Originally Posted by RexAeterna
the power transformer in power amps help handle impedance matching in most cases. so when helping to match impedance it has to maintain a certain voltage and increase and decrease amperes/milliamps depending on the impedance given and demand of the source presented. that's why tube amps always has massive output power transformers(or dual transformers) cause tubes are high voltage sources but only operate in milliamps so the power transformer helps when it involves if the circuit needs amperes instead. i think in headphone amps it should be same formula maybe since they're basically just tiny low power, power-amps to drive headphones instead of speakers.
i'm sorry but you really need to get your terminology straight. a power transformer (which is quite logically; in the power supply) has absolutely NOTHING to do with impedance matching and it would be rare for a power amp to use output transformers either (a totally different device to power transformers) and the ones that do, the output transformer is a 100% passive device, it does not adjust to a load dynamically at all, it can be used for 2 main reasons:
• to transform a high voltage, low current signal (usually, but not exclusively from a tube amp) into a lower voltage but higher current signal that is more suitable for driving transducers (this can also happen in reverse for electrostatic speakers)
• a step up, or step down tx can be used to transform (in a completely passive and steady way) an amp with a high output impedance into one with a lower output impedance in order to drive the load more effectively. it does this to a set and unchanging ratio, based on the number of turns of wire on the core, it does not actively adjust anything and does not react to the changing load impedance (it changes over frequency too) at all.
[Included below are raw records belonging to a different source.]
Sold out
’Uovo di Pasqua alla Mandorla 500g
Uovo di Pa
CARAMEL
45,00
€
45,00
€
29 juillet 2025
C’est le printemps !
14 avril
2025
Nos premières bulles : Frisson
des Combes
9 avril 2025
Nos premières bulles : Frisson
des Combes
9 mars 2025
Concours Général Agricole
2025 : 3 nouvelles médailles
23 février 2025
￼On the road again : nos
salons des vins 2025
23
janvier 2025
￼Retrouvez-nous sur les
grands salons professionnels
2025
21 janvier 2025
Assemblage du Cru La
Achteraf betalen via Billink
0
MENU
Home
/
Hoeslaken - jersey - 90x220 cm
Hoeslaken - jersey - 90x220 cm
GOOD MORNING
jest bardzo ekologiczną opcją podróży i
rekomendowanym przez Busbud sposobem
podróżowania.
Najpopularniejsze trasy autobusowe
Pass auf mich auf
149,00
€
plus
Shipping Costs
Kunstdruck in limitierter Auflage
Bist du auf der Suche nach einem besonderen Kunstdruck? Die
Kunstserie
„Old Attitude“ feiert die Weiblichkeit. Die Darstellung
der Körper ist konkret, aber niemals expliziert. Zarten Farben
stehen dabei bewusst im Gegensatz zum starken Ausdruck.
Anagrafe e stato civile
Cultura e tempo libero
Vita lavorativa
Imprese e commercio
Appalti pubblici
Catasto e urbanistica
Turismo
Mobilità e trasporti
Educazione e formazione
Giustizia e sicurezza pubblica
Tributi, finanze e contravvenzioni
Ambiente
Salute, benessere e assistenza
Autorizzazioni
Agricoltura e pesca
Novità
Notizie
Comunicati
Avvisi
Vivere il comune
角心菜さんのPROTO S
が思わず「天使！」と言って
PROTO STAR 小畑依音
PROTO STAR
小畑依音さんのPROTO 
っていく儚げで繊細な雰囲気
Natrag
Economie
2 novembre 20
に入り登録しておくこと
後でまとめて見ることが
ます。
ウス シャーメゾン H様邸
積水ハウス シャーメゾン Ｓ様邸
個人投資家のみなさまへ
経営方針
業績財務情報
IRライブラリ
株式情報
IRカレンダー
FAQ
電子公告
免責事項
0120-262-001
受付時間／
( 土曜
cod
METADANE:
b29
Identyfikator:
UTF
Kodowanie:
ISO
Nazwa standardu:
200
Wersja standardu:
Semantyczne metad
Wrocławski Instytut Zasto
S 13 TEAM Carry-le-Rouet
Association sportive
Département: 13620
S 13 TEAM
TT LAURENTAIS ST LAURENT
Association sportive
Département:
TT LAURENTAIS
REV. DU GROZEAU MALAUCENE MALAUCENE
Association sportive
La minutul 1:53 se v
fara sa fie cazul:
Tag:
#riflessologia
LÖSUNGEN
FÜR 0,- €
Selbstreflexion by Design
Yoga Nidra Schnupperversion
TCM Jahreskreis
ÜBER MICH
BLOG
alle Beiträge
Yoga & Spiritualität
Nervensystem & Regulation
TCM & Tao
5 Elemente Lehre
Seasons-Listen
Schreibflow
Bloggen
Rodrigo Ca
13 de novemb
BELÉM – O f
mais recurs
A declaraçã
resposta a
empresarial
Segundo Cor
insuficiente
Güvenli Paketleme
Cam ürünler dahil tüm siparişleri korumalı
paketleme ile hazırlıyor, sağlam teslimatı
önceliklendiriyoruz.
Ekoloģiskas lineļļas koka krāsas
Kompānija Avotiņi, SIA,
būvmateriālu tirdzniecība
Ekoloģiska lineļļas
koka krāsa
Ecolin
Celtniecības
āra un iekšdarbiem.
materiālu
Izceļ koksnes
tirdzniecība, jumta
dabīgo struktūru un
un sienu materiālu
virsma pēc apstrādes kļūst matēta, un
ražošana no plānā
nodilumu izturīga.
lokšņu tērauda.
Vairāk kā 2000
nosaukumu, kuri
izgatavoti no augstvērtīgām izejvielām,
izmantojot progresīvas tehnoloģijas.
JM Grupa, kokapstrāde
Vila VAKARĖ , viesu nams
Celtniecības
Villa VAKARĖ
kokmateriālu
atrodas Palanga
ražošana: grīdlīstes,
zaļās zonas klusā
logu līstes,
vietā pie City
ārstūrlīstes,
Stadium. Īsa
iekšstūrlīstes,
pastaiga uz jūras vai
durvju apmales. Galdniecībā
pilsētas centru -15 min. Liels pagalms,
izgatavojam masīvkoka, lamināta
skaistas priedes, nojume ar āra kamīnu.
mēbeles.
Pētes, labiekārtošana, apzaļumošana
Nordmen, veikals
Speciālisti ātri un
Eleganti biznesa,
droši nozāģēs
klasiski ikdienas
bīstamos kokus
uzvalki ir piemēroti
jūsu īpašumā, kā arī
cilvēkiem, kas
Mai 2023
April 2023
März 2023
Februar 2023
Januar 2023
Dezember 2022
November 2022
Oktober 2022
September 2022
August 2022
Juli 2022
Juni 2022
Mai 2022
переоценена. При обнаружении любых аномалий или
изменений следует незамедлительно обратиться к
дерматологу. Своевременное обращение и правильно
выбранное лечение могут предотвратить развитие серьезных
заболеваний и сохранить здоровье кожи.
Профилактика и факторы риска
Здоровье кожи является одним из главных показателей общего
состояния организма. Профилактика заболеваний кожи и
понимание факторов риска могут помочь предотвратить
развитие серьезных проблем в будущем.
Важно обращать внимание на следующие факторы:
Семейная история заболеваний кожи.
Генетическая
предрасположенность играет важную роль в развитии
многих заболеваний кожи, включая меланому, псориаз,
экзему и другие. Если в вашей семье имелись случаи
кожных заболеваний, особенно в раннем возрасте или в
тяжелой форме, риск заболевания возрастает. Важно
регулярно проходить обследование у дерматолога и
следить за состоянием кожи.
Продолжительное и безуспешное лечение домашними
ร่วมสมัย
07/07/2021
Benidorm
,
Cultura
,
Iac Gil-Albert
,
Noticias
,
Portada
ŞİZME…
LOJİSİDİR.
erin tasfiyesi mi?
as mentioned above, the vast majority of modern amps are either DC coupled (no caps) or AC coupled (with caps) its only really tube amps that use output or interstage transformers and even then the trend now, even for tube amps is towards OTL (output transformer less) designs. by in large most power amps (certainly ones that have any actual power, not pissie little 5W single ended, direct heated triode amps) are solid state, or chip amps and these do not as a rule use output transformers at all.